▸ **The problem**: Note how many lines in the entries contain the string "distance", then give that number and nothing else.

*** Opening of Exercise material ***

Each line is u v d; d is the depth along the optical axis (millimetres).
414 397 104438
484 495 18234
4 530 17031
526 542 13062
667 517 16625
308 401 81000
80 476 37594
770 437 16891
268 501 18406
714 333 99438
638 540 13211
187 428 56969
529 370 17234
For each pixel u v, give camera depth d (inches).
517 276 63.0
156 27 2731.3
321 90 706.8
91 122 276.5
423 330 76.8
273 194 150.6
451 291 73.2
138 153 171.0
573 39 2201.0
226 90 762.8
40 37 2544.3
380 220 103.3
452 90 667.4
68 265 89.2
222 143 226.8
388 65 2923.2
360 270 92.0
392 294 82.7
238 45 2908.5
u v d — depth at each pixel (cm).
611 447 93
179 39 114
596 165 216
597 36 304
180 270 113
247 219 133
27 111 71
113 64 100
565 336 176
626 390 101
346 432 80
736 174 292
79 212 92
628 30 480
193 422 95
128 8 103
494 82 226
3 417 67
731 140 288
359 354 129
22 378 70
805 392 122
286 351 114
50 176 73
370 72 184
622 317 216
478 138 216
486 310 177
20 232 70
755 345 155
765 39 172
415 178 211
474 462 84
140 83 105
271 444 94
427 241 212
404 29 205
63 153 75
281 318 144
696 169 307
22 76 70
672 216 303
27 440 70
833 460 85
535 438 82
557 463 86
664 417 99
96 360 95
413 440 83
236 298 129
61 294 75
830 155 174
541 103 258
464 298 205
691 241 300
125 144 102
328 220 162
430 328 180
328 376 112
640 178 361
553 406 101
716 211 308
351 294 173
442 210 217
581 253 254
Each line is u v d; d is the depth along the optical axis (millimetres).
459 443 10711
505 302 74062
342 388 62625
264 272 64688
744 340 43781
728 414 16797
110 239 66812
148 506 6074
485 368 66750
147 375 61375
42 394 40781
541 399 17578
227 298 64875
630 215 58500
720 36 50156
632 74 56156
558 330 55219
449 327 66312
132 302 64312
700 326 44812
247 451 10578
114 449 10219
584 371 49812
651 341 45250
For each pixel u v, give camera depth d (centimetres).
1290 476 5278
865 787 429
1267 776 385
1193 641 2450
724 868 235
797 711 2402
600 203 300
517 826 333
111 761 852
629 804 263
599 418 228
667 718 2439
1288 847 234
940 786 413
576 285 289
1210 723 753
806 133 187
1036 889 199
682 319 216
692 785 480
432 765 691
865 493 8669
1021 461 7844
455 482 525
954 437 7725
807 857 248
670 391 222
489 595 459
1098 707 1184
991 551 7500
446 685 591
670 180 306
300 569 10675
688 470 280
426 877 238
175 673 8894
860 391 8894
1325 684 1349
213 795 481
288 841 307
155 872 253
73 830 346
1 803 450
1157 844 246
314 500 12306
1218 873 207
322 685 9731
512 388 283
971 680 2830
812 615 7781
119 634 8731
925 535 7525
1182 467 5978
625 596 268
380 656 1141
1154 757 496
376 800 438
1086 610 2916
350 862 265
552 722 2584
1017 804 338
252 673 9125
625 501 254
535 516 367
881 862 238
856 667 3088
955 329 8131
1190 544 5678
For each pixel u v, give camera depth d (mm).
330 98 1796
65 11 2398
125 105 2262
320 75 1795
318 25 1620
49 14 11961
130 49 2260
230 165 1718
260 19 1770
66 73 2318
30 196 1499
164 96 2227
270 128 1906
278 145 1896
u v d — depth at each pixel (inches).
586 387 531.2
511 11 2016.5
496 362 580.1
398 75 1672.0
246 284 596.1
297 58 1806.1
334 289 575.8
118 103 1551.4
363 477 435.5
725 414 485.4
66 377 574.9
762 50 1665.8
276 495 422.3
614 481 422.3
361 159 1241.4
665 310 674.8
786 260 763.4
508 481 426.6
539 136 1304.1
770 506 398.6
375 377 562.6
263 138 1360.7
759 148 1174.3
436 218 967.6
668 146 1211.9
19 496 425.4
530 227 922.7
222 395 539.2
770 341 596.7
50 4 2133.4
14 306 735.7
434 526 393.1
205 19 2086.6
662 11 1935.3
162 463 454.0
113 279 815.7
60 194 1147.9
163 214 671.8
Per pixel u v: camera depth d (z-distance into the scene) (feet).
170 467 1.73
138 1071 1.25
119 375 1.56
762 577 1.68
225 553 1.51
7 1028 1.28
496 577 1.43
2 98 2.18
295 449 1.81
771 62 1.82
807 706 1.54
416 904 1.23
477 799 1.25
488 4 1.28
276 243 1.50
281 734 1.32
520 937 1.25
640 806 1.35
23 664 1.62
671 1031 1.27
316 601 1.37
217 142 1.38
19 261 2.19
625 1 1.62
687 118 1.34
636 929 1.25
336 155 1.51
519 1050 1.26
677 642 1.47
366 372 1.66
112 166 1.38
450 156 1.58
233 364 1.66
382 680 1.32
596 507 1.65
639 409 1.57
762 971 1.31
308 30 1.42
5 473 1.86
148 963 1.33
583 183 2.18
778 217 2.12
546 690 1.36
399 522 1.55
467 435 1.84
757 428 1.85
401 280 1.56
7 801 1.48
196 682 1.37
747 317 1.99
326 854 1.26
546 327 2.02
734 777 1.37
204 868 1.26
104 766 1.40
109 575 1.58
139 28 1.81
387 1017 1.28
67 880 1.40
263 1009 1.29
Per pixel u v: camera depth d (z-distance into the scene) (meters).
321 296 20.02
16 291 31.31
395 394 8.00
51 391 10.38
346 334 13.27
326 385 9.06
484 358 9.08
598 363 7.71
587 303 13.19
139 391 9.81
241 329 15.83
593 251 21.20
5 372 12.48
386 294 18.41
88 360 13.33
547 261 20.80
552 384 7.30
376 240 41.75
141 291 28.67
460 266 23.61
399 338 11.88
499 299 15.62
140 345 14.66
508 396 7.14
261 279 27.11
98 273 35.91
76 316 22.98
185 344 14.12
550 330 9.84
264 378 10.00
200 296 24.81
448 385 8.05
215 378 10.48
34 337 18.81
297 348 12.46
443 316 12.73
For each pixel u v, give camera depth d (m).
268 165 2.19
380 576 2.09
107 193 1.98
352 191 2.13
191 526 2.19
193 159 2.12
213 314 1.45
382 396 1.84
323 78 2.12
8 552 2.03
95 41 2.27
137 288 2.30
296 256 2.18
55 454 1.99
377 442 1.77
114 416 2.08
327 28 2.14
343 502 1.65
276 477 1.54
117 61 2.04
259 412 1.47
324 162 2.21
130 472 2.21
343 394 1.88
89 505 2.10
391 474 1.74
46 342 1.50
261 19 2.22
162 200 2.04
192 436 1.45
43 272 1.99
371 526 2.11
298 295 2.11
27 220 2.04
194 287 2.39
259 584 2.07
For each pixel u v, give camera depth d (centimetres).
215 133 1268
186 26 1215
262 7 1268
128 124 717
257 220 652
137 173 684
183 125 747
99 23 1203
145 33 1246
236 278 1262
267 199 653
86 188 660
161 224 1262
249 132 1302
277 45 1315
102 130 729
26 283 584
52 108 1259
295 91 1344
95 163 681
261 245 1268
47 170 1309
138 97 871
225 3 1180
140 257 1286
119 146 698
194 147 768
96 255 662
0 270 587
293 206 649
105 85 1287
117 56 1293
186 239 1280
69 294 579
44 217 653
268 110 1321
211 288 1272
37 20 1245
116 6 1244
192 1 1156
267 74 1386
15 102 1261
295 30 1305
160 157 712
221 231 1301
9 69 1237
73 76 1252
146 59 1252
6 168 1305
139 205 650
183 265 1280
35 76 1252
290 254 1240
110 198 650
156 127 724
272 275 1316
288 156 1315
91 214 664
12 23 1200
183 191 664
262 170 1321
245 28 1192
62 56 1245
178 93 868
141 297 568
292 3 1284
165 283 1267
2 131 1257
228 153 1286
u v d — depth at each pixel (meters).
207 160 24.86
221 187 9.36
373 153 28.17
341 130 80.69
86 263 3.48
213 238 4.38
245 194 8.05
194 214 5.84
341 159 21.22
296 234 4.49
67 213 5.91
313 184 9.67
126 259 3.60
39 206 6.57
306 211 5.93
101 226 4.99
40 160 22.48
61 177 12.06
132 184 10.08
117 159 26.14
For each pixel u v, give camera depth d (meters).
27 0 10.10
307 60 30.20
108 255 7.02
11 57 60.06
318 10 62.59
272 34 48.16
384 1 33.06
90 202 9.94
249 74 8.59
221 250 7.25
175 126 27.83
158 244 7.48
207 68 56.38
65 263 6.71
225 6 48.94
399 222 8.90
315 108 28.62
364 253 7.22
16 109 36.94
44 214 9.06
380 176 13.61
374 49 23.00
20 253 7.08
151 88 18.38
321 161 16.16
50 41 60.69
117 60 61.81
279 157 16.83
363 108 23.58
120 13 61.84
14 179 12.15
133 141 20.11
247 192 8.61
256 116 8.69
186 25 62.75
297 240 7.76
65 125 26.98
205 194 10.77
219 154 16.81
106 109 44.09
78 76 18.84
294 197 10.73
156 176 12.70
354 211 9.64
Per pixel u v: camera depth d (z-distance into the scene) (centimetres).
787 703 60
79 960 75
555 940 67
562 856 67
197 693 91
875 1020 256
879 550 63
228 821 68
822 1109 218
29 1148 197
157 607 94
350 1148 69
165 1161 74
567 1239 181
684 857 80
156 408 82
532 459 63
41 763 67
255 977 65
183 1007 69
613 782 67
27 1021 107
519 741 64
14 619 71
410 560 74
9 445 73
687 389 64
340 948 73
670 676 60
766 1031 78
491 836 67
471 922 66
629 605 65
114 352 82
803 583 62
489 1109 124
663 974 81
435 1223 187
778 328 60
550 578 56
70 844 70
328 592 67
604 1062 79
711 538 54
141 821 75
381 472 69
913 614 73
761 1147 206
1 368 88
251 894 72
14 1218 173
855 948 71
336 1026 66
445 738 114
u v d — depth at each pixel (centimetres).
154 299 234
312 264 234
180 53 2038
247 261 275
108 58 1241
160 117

*** Close of Exercise material ***

▸ **Exercise answer**: 3